Fast drei Viertel der republikanischen Anhänger , so eine Umfrage der University of Massachusetts, zweifeln an der Rechtmäßigkeit der Wahlen. Aufs Land gerechnet entspricht das einem Drittel der US-Amerikaner. Bei den Kongresswahlen im November bewerben sich mehr als 160 Republikaner auf Ämter und Mandate, die den Sieg von Biden leugnen. Viele von ihnen werden von Trump persönlich unterstützt, einige auch vom deutschstämmigen Investor Peter Thiel. Beim Jahrestag zum Sturm auf das Kapitol am 6. Januar trat die Spaltung des Landes offen zutage.

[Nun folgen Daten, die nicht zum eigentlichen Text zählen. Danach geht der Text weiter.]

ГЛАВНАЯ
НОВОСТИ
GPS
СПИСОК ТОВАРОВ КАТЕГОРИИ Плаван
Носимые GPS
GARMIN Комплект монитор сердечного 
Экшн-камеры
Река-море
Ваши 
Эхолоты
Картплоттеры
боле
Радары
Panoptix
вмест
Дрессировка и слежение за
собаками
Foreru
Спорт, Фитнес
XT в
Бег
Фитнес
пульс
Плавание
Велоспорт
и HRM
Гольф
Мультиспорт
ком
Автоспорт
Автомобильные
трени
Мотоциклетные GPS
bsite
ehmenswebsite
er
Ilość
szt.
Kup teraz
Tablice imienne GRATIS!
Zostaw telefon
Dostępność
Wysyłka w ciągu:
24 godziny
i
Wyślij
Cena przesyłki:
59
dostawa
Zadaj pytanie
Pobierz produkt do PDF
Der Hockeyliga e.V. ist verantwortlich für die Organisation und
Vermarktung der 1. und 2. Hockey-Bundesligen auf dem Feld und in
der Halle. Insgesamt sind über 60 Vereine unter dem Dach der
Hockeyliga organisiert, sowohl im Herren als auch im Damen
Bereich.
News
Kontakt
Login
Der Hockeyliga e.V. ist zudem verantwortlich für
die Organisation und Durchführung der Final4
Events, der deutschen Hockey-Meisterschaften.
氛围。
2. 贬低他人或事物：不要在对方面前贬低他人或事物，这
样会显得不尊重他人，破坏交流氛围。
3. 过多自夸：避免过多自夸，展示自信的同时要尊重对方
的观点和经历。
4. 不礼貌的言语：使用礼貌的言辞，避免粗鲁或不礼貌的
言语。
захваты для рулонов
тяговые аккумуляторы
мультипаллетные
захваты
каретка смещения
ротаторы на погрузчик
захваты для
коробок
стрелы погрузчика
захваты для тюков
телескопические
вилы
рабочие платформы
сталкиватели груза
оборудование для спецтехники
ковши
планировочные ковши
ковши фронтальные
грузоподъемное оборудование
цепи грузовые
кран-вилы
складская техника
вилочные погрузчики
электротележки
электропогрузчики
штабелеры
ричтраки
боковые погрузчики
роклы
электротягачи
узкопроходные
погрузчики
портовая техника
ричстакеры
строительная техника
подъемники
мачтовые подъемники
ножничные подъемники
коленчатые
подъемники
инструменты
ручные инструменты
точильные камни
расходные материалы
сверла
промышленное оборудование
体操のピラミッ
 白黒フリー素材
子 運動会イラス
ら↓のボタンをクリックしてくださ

Keine guten Aussichten für Biden und die Demokraten im wichtigen Wahljahr. Bidens Partei will jetzt, so erzählt ein politischer Stratege am Telefon, an der Glaubwürdigkeit des Präsidenten arbeiten: Die Prioritäten liegen auf Wirtschaft und der Bekämpfung der Inflation - doch auch „unserer wichtigsten gesellschaftlichen Werte“, so der Stratege, will Biden verteidigen. Auftritte wie die Rede in Atlanta, abseits der politischen Tagesroutine, könnten also noch häufiger auf dem Terminplan des Präsidenten stehen.